Durch die neue Berechnungsmethodik lassen sich einige Tendenzen bei der Verteilung der gebührenfähigen Kosten auf die verschiedenen Leistungen prognostizieren:

 

-      Urnengräber haben nur eine Nutzungsdauer von 20 Jahren im Gegensatz zu grundsätzlich 30 Jahren bei Körperbestattungsformen, wodurch die Kosten für Urnengräber deutlich geringer sind.

 

-      Urnengräber nehmen wenig Fläche in Anspruch und verursachen daher tendenziell weniger Aufwand.

 

-      Kolumbarien benötigen keine Vorhalteflächen und verursachen daher tendenziell weniger Aufwand.

 

-      Bei Rasenreihengräbern übernimmt die Stadt für 30 Jahre lang die Pflege dieser Gräber. Dies verursacht immense Kosten, die verursachergerecht zugeordnet werden müssen.

 

Beispiel aus der derzeitigen Gebührensatzung:

Rasenreihengrabstätte für Verstorbene ab dem 5. Lebensjahr                   643,00 €

Reihengrabstätte für Verstorbene ab dem 5. Lebensjahr                            310,00 €

Die Rasenreihengrabstätte ist derzeit 333,00 € teurer als ein Reihengrab.  Dies scheint nur auf den ersten Blick gerechtfertigt, berücksichtigt jedoch keineswegs die Kosten, die der Stadt im Laufe der Ruhefrist von 30 Jahren entstehen werden. Mit dem Verkauf einer solchen Rasenreihengrabstätte verpflichtet sich die Stadt für die kommenden 30 Jahre zur Pflege des Rasens, während die Pflege bei einer herkömmlichen Reihengrabstätte den Angehörigen obliegt. Die Kosten der Rasenpflege bei einem Rasenreihengrab übersteigen im Laufe von 30 Jahren bei Weitem die Mehreinnahmen von 333,00 € gegenüber einem Reihengrab.
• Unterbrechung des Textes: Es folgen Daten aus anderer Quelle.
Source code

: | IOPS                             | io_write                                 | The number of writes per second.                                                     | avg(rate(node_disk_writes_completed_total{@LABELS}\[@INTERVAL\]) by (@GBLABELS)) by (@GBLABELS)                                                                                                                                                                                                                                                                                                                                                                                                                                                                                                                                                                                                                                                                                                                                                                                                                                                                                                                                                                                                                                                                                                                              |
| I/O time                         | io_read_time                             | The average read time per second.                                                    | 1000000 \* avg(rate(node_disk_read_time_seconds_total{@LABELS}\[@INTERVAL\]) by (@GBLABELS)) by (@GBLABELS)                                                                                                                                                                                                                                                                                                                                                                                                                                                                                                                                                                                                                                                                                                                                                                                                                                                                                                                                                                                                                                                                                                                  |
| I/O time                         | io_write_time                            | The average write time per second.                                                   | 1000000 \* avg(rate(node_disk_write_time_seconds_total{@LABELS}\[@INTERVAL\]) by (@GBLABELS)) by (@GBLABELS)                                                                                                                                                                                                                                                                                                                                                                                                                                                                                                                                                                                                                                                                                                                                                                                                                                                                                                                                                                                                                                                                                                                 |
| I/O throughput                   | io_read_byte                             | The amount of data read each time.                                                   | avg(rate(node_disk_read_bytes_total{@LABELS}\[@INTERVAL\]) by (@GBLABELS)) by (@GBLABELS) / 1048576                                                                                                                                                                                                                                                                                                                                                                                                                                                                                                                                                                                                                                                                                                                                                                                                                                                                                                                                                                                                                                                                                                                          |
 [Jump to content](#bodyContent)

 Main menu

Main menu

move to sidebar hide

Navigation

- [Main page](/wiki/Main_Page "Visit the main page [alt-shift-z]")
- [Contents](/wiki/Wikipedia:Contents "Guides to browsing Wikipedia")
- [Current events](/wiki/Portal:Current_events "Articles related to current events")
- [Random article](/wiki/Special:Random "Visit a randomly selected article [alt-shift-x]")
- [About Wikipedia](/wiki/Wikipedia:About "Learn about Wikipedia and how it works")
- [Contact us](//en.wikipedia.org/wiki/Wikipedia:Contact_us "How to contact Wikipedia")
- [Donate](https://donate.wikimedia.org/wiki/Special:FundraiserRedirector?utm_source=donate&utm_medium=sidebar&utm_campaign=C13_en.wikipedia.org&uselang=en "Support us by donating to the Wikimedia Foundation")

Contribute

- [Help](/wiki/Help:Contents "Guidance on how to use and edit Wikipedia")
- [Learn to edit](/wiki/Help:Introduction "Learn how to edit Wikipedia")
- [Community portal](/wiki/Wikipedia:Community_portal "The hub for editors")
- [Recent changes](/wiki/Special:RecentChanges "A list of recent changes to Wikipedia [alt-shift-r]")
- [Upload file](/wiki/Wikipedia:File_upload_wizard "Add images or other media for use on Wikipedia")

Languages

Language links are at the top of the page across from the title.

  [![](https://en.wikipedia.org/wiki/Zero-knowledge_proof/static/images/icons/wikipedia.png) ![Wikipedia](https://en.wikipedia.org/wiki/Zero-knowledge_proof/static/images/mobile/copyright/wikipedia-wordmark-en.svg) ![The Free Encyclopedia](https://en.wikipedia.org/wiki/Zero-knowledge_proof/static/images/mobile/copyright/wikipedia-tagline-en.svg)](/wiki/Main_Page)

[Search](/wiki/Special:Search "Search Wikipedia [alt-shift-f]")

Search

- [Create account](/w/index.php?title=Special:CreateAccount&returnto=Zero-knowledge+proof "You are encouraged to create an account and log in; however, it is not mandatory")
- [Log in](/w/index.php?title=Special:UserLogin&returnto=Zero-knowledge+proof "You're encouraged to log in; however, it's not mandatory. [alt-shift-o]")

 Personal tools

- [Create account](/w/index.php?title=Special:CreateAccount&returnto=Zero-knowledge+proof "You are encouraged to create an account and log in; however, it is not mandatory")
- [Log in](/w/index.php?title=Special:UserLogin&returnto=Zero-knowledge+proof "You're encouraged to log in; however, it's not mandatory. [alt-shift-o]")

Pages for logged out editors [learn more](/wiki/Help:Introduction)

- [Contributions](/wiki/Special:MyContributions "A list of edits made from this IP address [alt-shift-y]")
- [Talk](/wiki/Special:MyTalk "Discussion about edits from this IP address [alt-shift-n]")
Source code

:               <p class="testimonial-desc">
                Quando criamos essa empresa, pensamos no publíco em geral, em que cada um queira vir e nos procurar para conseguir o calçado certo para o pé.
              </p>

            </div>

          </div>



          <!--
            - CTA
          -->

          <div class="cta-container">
Die neue Berechnungsmethodik berücksichtigt diesen Mehraufwand und weist diesen verursachungsgerecht der Leistung Rasenreihengrabstätten zu.

 

-      Soziale Aspekte, wie z.B. die bewusste Vergünstigung von Kinderreihengräbern, dürfen lt. aktueller Rechtsprechung nicht mehr berücksichtigt werden. Diese Gräber werden deutlich teurer.

 

-      Reihengräber sind flächenmäßig nur geringfügig kleiner als Wahlgräber. Die Gebührensätze dieser beiden Grabarten werden sich annähern, wobei Wahlgräber günstiger und Reihengräber grundsätzlich teurer werden.

 

-      Beisetzungen von Urnen sind tendenziell günstiger als Körperbestattungen, da weniger Erdaushub getätigt und weniger Maschinen (z.B. kein Sargversenkungsapparat) zum Einsatz kommen müssen. Weiterhin können Urnen von einem Mitarbeiter der Friedhofskolonne beigesetzt werden, während die Bestattung von Särgen zwei Mitarbeiter der Friedhofskolonne erfordert.

 

 

Satzung und Beschlussempfehlung

 

Aufgrund der neuen Gebührenkalkulation wird vorgeschlagen, die als Anlage zur Einladung des Haupt- und Finanzausschusses beigefügte Neufassung der Friedhofsgebührensatzung mit Wirkung zum 01.01.2013 zu beschließen.